A ringing phone after ten p.m. in a pastor's home is a sure sign that someone is in trouble. They need help fast. It might be a frustrated parent, a frightened spouse, a discouraged police officer; anyone.
This time, though, the voice was a pastor whom I had met several months earlier. While looking at the lowest income rural counties in the U.S., I had visited with him for a few hours about his community. It was perhaps in the bottom ten rural counties in the nation for personal income.
Now several months had gone by. My report to the General Board of Global Ministries of the United Methodist Church had been turned in. It rested securely and comfortably on a shelf in New York City. It would probably never see the light of day again. But the pastor needed help now.
"What is the Church prepared to do for us? We need help. Our people are starving. We pay in all that money for mission work. That is a part of being United Methodist. Then it goes to either New York or some other overseas place. We are getting tired of that."
What he didn't say was that the community was deciding whether or not to support a casino gambling industry in the county. He may have been primarily looking for some hope of stopping the gambling industry. It is pretty hard to resist the lure of casino industries when the actual common unemployment rate runs above 70%.

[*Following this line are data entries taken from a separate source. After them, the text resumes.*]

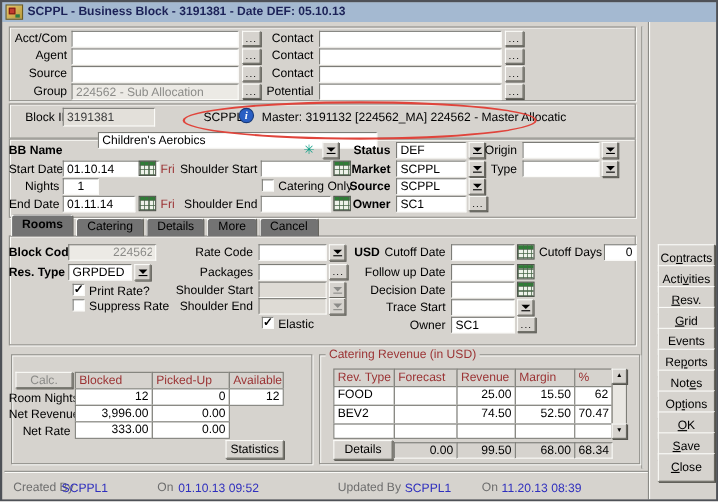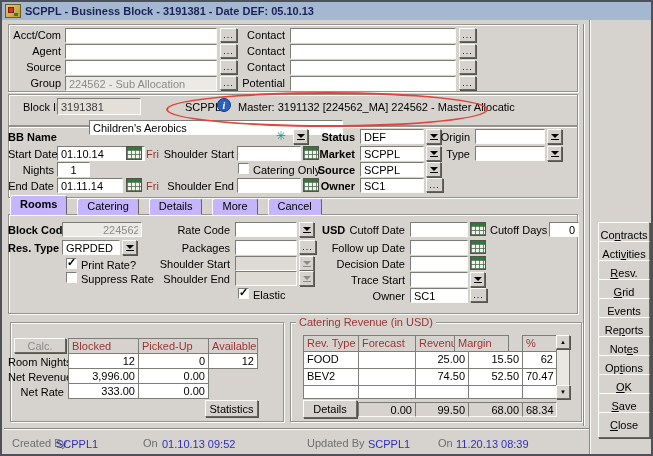--- a/index.html
+++ b/index.html
@@ -29,21 +29,21 @@
   .lov .tri{width:0;height:0;border-left:4px solid transparent;border-right:4px solid transparent;border-top:4px solid #000}
   .lov .bar{width:8px;height:1px;background:#000;margin-top:1px}
   .lov.dis .tri{border-top-color:#8b8b88}.lov.dis .bar{background:#8b8b88}
   .cal{position:absolute;width:16px;height:14px;box-sizing:border-box;border:1px solid #4f564c;cursor:pointer;background:
     repeating-linear-gradient(90deg,rgba(70,100,70,.75) 0 1px,transparent 1px 4px),
     repeating-linear-gradient(0deg,rgba(70,100,70,.75) 0 1px,transparent 1px 4px),
     linear-gradient(#2e7d36 0 3px,#eef2ea 3px)}
   .chk{position:absolute;width:11px;height:11px;background:#fff;border:1px solid;border-color:#7c7c77 #fbfbf8 #fbfbf8 #7c7c77;box-sizing:border-box;cursor:pointer}
   .chk.on::after{content:"✓";position:absolute;left:0;top:-3px;font-size:11px;font-weight:bold;color:#000}
   .tabs{position:absolute;left:10px;top:198px;height:17px;z-index:3;display:flex;align-items:flex-end}
-  .tab{height:15px;line-height:15px;padding:0 9px;border:1px solid;border-color:#fbfbf8 #67665f transparent #fbfbf8;border-radius:3px 3px 0 0;background:#c4b5fd;margin-right:10px;cursor:pointer;white-space:nowrap}
+  .tab{height:15px;line-height:15px;padding:0 9px;border:1px solid;border-color:#fbfbf8 #67665f transparent #fbfbf8;border-radius:3px 3px 0 0;background:#737373;margin-right:2px;cursor:pointer;white-space:nowrap}
   .tab.active{height:18px;line-height:16px;font-weight:bold}
   .cell{position:absolute;background:#fff;border:1px solid #7e7e78;box-sizing:border-box;padding:1px 3px;white-space:nowrap;overflow:hidden}
   .cell.num{text-align:right}
   .hcell{position:absolute;background:#d6d3ce;border:1px solid #7e7e78;box-sizing:border-box;padding:1px 3px;color:#9b3334;white-space:nowrap;overflow:hidden}
   .tcell{position:absolute;background:#d6d3ce;border:1px solid;border-color:#7c7c77 #fbfbf8 #fbfbf8 #7c7c77;box-sizing:border-box;padding:1px 3px;text-align:right}
   .group-title{position:absolute;background:#d6d3ce;padding:0 3px;color:#9b3334;white-space:nowrap;z-index:2;height:12px;line-height:12px}
   .side-panel{position:absolute;left:590px;top:20px;width:63px;height:434px;background:#d6d3ce;border-left:1px solid #fbfbf8;box-shadow:-1px 0 0 #8a8a85}
   .vline{position:absolute;left:583px;top:24px;width:1px;height:402px;background:#8a8a85;border-right:1px solid #fbfbf8}
   .hline{position:absolute;left:4px;top:428px;width:645px;height:1px;background:#8a8a85;border-bottom:1px solid #fbfbf8}
   .info{position:absolute;left:217px;top:98px;width:14px;height:14px;border-radius:50%;background:#2a5fc4;color:#fff;font:italic bold 10px "Liberation Serif",serif;display:flex;align-items:center;justify-content:center;border:1px solid #173a7a;box-sizing:border-box}
@@ -254,21 +254,21 @@
   <div class="lbl r" style="left:8px;top:386px;width:56px">Net Rate</div>
   <div class="cell num" style="left:68px;top:383px;width:71px;height:16px">333.00</div>
   <div class="cell num" style="left:138px;top:383px;width:71px;height:16px">0.00</div>
   <button class="btn" style="left:205px;top:400px;width:53px;height:17px">Statistics</button>
 
   <div class="frame" style="left:290px;top:322px;width:290px;height:98px"></div>
   <div class="group-title" style="left:296px;top:316px">Catering Revenue (in  USD)</div>
   <div class="hcell" style="left:303px;top:335px;width:56px;height:17px">Rev. Type</div>
   <div class="hcell" style="left:358px;top:335px;width:58px;height:17px">Forecast</div>
   <div class="hcell" style="left:415px;top:335px;width:54px;height:17px">Revenue</div>
-  <div class="hcell" style="left:454px;top:335px;width:55px;height:17px">Margin</div>
+  <div class="hcell" style="left:468px;top:335px;width:55px;height:17px">Margin</div>
   <div class="hcell" style="left:522px;top:335px;width:35px;height:17px">%</div>
 
   <div class="cell" style="left:303px;top:351px;width:56px;height:18px">FOOD</div>
   <div class="cell num" style="left:358px;top:351px;width:58px;height:18px"></div>
   <div class="cell num" style="left:415px;top:351px;width:54px;height:18px">25.00</div>
   <div class="cell num" style="left:468px;top:351px;width:55px;height:18px">15.50</div>
   <div class="cell num" style="left:522px;top:351px;width:35px;height:18px">62</div>
   <div class="cell" style="left:303px;top:368px;width:56px;height:18px">BEV2</div>
   <div class="cell num" style="left:358px;top:368px;width:58px;height:18px"></div>
   <div class="cell num" style="left:415px;top:368px;width:54px;height:18px">74.50</div>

When I told him the results of the study, he became terrible depressed and tearful. He mourned the wasted money for the study. I told him I would try to find out what I could. He just hung up the phone without words of goodby.
Since that time I have spent much time revisiting and studying these counties. My wife, Donella, and I have also visited many more counties where the per capita income is less than one third that of the nation as a whole. I have looked for ways the whole Church (not just denominationally) does and should impact the economic well being of the community.
When I visited the other communities in the study, I heard the same song over and over. Often the songs rang with almost the same words. The words were changed only with the variation in faith community practices. United Methodist, Presbyterian, Roman Catholic, Mormon, whatever. Wherever there existed any ecclesiastical structure I heard the same cry. 'We send the money away, but we are among the lowest income people of the world, and no maoney ever comes back.'
One overwhelming desire and need seems to fill these communities. There is a clear sense that the hope of financial stability for the local community, and for the whole world, is in local entrepreneurship. Newspapers and electronic media make headlines with the remote possibilities of mahor industries coming to town. However, this eventuality is more rare than top grade caviar. If nothing else, we can and must be realistic in our approach.
It is clearly true that many folks wish to become business owners and operators. Many have dreams of owning and operating their own business in their own home towns. They would love to go to the bank, borrow the money, purchase equipment, and make things happen. But it is also clearly true that in the lowest income areas, the drive to own and operate a business is tempered with expectations of failure. This attitude pervades both the potential entrepreneurs and the community providers, the bankers and the landlords and the politicians who must support the project if it is to work.
In most of these areas there are adequate funding programs coming from state and federal sources and private programs. But those who could and perhaps should establish business operations in the area just don't. It is in fostering entrepreneurship that the church and other non-profit entities can and should do their strongest work for low income communities.
But it is also in this area that the church often falters. Sometimes the church limits itself to overt evangelism or entertainment. Sometimes the church avoids talking about money or justice. Sometimes the church fosters a distrust of local entrepreneurship. Often the last can be traced in part to inexperienced clergy. One successful farmer in the Rio Grande Valley of Texas left the United Methodist Church after a staffer "came down from New York City and told me that, if I was successful, it was because I was cheating someone."
Honestly, I believe the church can and should look to our founder, Lord and Master, Jesus of Nazareth. He was, among other things, quite an entrepreneur himself. He gathered and held together a small staff of non-experts and changed the world with them. His finances were meager, and his technology was limited. Yet by his personal power he was successful in every way that finally mattered.
The great proof of his success in what he came for is found in the certainty that he did change lives. Nothing more could be asked.
As I have worked through this project I have told hundreds of laity, clergy, denominational leaders, economists, social scientists and everyone else I could find who would listen. As I have finished laying out the project I have been asked a powerful question by most of them.
"What is it you would have us do after we read the book and attend a workshop?" That seems to be a fair question to any person who works in this area.
And the answer is quite simple. As you become accustomed to thinking about economic development, entrepreneurship and mission together, you can focus the mission of your faith group or other non-profit entity on economic development and entrepreneurship needs.
Hopefully, you will make your programs, goals, tactics and strategies align with the needs of your own members and the rest of the community. If the community needs self esteem, for instance, you will program in that direction. And this will be backed by your own efforts and the efforts of others with any other need you can find.
I have great trust in the good faith action of the working people. If folks can respond to their faith with God by doing good toward their fellow human beings, I believe they will do just that. They just need to understand how. That is the point of the project.